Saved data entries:

•••••

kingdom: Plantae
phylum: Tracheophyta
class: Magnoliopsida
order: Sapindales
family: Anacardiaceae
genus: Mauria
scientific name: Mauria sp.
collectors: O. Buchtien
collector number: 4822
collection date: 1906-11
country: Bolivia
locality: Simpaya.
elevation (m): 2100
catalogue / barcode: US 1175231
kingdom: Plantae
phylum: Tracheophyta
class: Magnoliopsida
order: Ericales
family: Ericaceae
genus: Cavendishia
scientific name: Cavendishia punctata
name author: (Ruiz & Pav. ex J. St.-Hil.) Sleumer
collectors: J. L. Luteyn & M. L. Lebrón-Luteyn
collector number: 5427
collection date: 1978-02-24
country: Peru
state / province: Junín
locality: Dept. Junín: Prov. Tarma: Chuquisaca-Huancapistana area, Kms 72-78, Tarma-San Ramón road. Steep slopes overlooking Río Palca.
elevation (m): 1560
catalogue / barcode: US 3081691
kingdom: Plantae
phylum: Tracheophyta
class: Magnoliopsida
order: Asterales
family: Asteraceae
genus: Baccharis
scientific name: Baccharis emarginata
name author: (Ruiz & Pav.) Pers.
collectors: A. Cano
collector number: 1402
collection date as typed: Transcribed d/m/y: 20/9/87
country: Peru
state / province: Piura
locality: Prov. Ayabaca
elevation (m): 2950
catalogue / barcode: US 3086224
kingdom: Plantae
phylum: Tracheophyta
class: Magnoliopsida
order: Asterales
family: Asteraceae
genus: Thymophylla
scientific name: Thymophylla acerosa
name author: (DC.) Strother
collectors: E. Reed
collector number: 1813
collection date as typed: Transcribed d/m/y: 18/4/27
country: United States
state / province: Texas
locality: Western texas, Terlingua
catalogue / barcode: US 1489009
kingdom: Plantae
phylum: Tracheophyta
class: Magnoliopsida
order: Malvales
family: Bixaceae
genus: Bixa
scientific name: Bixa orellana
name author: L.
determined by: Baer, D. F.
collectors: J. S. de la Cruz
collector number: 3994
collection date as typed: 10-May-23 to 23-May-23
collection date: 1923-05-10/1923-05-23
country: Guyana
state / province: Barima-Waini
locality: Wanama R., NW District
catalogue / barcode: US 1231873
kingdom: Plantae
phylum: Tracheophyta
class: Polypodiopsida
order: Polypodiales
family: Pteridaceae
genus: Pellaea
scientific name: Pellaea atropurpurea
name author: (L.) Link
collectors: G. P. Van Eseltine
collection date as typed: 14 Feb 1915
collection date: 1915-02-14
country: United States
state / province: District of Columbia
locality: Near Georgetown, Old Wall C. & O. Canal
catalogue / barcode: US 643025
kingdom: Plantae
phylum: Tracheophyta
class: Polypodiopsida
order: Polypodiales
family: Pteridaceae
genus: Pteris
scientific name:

•••••

Pick out and copy each line of the data above that contains the string "collection". Case matters.

- **Result for this exercise**
collection date: 1906-11
collection date: 1978-02-24
collection date as typed: Transcribed d/m/y: 20/9/87
collection date as typed: Transcribed d/m/y: 18/4/27
collection date as typed: 10-May-23 to 23-May-23
collection date: 1923-05-10/1923-05-23
collection date as typed: 14 Feb 1915
collection date: 1915-02-14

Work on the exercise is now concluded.